Таковы факты. Но наша мама — это не одни факты, она не может быть объяснена фактами. Это еще и неуемный темперамент, и бездна разнообразных и разбросанных способностей — от иностранных языков до гимнастики, от увлечения философией до пения цыганских романсов и русских частушек; и причудливая «дворянская» смесь самых возвышенных представлений и убеждений с безудержным, неуемным стремлением к удовлетворению сиюминутных прихотей. Причем в этой жажде сиюминутного и самые высокие гуманные потребности могут приобретать столь же катастрофический, столь же роковой характер, как и более эгоистические страсти.

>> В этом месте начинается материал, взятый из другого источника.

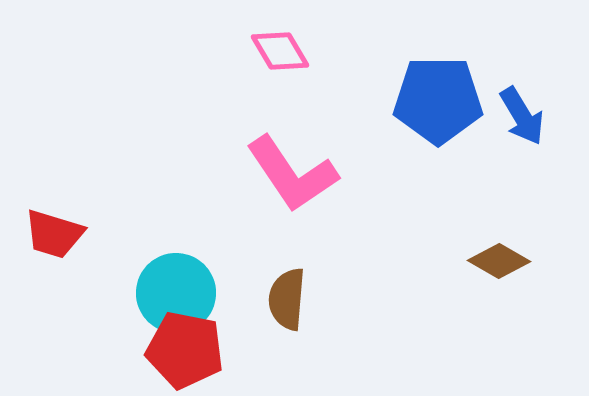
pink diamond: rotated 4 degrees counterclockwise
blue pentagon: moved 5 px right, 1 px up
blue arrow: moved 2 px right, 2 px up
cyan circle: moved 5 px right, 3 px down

Да, за мамой стояло другое прошлое, совсем другая культура, чем за отцом. Завораживающую силу ее семейных преданий я испытала на себе вполне и, может быть, именно в противовес ей решила записать более бедную и скромную родословную — во имя справедливости и, вероятно, вопреки эффектам артистизма. Потому что ведь там, в этом материнском прошлом, где-то в неописуемой его дали было какое-то родство или свойство с просветителем XVIII века Новиковым; там было участие в русском походе 1813 года в Париж одного юного поручика; там была грандиозная страсть к псовой охоте; там была причастность к польскому восстанию 1863 года и в виде наказания-спасения кругосветное путешествие молодого корабельного врача; там были парижские салоны, знакомство с Тургеневым и Репиным, нежная дружба одной из прапрабабок с художником Боголюбовым; там были разрозненные и заложенные поместья, заграничное образование, упражнение в художественных переводах, врачи и агрономы высокого класса; там было русское барство и русская интеллигентность в той удивительной, неповторимой смеси, которая сама по себе предвещала неминуемую революцию. И во всяком случае эта смесь дала один плод бесспорной ценности — удивительных женщин вымирающей на наших глазах породы. Необыкновенность русских интеллигентных женщин особенно проявилась после революции, именно тогда, когда они были поставлены в обыкновенно-страшные или обыкновенно-трудные условия, как и весь народ. Тогда они и слились со всем, что было вокруг, и пронесли себя, таких особенных, через все, сохранив в себе крупицы и блестки старой русской культуры, ее гуманность и широту в первую очередь. Это сделали не мужчины, а женщины. Они были гибче и выносливей.
Будучи подростком, я смутно начала догадываться, что замужество моей матери не прошло совсем гладко, вызвав в обширной семье Краевских недовольство таким мезальянсом. Этот интеллигентский и дворянский клан, при всем своем профессиональном агрономическо-врачебном демократизме, был отнюдь не без предрассудков. Шел 1923 год, шести лет не прошло с начала революции, старые представления и вкусы не были изжиты. К тому же в положении моего отца не было ничего завидного и импонирующего ни с точки зрения бывшей социальной иерархии, ни с точки зрения новой.